Try it:
Pick out every row below that contains the string "support" and copy each of those rows. Case counts.

----

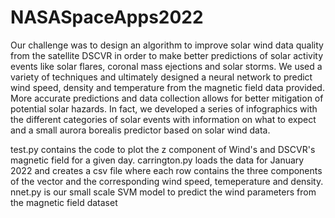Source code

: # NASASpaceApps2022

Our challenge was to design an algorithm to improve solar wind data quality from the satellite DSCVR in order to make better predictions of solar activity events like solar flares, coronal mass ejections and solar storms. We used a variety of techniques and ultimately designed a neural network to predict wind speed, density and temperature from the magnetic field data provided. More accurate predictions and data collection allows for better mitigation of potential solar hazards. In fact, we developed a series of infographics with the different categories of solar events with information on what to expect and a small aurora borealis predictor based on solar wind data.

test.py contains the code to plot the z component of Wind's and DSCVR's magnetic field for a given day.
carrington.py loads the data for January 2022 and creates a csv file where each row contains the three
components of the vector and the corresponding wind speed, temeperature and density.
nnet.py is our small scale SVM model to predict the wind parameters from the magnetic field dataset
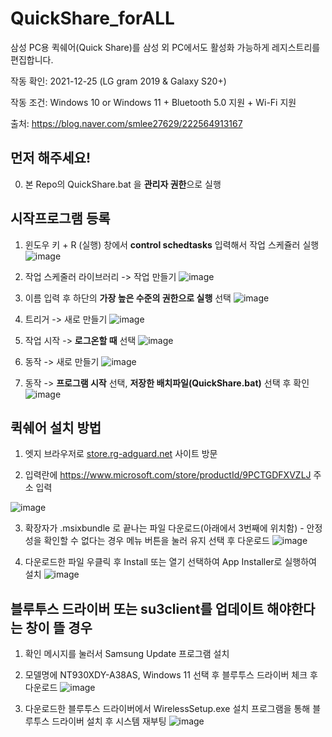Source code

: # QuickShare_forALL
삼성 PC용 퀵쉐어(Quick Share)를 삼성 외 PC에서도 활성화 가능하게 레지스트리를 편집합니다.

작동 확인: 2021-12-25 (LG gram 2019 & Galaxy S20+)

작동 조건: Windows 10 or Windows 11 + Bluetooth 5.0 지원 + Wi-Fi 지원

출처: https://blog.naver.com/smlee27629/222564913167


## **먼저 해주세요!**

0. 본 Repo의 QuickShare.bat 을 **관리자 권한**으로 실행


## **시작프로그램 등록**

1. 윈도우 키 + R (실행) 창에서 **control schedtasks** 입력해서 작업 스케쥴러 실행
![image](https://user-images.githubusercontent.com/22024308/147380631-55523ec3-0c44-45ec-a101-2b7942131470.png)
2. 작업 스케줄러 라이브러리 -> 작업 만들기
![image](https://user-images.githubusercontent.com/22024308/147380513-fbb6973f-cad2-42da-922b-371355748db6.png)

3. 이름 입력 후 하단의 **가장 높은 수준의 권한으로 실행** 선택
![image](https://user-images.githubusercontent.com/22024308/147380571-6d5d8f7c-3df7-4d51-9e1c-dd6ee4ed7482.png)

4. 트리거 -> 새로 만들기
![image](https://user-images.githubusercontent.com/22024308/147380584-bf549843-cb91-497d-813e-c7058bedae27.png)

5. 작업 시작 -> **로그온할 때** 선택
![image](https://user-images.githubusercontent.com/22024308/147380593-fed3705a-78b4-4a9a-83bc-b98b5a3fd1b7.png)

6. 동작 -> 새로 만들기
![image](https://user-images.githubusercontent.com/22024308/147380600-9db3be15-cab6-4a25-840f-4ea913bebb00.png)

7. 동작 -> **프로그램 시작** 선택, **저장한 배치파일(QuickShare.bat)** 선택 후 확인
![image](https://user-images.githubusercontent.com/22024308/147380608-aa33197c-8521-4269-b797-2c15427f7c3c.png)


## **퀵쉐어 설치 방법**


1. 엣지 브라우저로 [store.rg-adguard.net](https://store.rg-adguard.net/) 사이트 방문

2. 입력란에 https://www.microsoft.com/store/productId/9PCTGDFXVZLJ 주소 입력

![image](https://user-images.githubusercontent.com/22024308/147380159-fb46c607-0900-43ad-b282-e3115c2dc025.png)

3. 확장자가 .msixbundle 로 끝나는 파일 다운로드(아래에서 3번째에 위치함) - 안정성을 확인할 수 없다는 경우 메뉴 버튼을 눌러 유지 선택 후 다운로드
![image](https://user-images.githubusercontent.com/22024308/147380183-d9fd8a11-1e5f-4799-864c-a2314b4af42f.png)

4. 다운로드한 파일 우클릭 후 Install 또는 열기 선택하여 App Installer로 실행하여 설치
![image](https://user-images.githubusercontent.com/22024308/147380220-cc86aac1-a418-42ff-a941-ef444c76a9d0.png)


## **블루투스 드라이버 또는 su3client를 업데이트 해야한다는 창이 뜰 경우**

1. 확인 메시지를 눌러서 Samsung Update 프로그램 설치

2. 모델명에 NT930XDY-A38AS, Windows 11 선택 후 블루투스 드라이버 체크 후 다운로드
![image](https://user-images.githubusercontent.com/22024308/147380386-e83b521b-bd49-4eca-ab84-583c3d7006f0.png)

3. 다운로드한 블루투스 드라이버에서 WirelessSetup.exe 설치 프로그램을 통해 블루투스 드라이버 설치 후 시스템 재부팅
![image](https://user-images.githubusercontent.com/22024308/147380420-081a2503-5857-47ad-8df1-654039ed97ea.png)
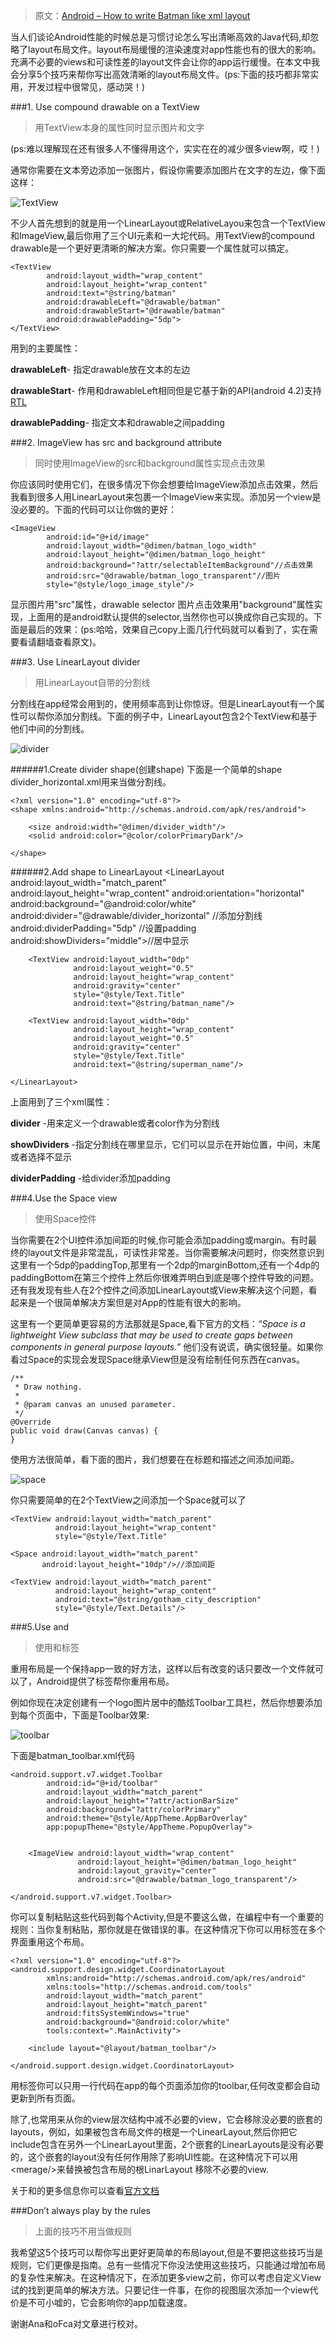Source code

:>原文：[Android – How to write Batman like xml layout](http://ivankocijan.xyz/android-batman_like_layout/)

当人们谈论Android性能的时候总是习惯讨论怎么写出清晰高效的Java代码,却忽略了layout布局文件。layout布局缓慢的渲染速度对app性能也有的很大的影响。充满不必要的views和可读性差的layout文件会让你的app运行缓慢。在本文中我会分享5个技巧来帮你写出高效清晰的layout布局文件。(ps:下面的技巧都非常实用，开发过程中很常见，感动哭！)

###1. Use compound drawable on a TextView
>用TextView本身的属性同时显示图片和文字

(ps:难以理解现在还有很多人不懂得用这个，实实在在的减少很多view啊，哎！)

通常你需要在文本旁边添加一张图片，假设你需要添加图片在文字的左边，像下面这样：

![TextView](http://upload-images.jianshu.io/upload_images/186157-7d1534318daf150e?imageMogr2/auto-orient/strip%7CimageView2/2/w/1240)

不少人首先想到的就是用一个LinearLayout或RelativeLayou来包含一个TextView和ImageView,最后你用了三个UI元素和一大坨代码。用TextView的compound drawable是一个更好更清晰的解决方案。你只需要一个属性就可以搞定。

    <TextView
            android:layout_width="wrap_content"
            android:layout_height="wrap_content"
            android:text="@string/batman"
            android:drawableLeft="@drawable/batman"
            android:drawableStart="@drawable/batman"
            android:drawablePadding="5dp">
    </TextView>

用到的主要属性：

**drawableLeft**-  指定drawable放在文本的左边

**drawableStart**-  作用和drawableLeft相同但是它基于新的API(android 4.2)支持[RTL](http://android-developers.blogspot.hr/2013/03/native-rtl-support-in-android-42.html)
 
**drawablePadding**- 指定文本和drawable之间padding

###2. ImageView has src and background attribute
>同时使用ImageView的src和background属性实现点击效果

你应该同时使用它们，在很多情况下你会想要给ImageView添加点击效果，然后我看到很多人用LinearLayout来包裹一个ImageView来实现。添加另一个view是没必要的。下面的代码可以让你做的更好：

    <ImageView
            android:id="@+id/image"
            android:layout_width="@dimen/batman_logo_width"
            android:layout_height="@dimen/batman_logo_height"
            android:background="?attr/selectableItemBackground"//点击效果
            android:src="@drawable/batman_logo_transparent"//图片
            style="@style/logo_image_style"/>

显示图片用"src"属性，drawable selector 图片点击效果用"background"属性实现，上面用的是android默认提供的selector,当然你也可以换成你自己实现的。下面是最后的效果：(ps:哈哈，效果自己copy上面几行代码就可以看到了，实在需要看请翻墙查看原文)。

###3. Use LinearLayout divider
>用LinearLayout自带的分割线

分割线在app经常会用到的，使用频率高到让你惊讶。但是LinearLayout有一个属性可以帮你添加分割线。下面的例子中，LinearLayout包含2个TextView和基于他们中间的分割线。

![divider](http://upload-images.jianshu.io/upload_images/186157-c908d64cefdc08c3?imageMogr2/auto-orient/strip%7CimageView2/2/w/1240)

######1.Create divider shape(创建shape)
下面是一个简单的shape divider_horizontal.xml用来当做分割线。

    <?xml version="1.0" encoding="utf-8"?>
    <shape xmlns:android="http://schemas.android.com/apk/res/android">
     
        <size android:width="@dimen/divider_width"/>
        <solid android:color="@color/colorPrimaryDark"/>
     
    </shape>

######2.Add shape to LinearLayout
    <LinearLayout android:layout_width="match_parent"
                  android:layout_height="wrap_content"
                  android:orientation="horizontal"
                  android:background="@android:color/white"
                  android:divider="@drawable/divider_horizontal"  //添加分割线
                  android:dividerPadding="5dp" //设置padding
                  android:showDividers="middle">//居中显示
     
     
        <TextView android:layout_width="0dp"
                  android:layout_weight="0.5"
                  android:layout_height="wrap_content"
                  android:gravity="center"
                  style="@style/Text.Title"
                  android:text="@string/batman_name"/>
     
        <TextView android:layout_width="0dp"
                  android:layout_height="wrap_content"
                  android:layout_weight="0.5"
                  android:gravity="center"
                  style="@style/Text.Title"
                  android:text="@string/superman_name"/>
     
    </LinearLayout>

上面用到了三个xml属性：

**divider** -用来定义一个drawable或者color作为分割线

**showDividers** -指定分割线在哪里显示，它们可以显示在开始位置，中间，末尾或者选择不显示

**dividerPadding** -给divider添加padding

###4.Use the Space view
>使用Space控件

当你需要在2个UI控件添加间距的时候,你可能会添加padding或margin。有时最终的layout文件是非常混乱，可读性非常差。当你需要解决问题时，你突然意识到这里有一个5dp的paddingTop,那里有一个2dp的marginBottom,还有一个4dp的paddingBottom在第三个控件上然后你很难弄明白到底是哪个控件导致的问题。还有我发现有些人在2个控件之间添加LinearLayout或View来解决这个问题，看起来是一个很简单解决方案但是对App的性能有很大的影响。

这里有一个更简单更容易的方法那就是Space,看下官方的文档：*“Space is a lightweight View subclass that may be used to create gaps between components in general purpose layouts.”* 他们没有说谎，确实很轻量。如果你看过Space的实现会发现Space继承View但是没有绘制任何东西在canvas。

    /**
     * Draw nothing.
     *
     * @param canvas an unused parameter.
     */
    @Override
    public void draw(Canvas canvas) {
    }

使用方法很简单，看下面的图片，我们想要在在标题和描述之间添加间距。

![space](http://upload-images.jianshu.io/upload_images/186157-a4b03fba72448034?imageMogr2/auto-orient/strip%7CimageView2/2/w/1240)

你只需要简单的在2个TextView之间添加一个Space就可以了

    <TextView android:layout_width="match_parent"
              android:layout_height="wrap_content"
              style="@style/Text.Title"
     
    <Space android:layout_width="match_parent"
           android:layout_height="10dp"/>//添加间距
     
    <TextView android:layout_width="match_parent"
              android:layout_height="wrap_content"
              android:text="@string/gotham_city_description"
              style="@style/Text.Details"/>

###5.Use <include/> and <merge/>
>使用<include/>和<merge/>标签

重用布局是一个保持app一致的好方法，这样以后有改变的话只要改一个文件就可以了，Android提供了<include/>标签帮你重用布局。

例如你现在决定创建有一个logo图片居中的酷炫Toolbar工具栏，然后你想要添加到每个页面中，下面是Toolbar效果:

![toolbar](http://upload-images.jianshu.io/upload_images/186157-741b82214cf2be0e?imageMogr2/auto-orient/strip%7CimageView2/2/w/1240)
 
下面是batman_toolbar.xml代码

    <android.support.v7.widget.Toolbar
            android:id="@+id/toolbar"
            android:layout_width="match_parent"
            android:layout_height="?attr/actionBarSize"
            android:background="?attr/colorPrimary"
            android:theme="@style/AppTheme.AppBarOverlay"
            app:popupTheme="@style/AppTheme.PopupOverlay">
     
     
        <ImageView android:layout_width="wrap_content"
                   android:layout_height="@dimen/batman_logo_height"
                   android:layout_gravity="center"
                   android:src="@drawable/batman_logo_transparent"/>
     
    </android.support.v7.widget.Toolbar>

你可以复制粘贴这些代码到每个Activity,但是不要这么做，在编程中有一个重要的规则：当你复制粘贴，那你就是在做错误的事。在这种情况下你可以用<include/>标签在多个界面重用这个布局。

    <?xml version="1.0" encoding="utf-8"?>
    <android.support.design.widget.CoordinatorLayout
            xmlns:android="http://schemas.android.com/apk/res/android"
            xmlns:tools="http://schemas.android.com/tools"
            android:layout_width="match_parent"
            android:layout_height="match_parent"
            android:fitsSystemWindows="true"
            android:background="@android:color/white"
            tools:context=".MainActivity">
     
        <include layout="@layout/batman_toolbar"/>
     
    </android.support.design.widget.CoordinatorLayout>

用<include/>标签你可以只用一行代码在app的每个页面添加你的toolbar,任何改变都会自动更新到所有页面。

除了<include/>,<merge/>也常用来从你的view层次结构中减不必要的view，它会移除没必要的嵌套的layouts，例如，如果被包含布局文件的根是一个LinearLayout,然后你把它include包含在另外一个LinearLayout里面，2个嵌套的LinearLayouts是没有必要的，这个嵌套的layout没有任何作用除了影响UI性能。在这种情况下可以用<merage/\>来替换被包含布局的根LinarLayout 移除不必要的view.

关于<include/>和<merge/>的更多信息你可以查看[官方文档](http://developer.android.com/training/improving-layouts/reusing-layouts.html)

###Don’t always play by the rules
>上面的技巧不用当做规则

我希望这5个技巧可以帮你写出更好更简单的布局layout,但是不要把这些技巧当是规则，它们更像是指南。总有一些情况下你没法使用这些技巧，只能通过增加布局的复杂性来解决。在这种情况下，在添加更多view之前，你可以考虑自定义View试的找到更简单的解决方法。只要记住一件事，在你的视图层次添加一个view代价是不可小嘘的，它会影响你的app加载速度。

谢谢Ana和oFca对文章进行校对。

----

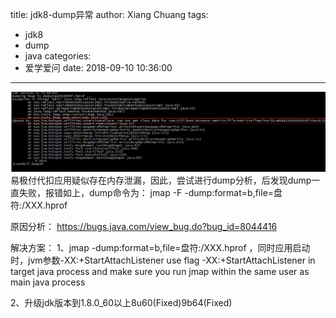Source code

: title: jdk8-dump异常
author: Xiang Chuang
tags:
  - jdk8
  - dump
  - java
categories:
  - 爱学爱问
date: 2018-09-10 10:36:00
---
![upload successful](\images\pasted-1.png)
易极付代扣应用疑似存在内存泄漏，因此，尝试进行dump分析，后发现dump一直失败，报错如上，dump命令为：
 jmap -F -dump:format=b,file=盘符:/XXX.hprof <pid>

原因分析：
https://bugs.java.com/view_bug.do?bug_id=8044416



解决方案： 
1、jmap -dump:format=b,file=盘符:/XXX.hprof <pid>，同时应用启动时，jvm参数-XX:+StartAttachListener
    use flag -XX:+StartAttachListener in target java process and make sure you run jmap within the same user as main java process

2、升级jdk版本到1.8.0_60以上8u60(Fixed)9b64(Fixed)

----

Solution:
**drawableStart**-  作用和drawableLeft相同但是它基于新的API(android 4.2)支持[RTL](http://android-developers.blogspot.hr/2013/03/native-rtl-support-in-android-42.html)
    <android.support.v7.widget.Toolbar
    </android.support.v7.widget.Toolbar>
    <android.support.design.widget.CoordinatorLayout
    </android.support.design.widget.CoordinatorLayout>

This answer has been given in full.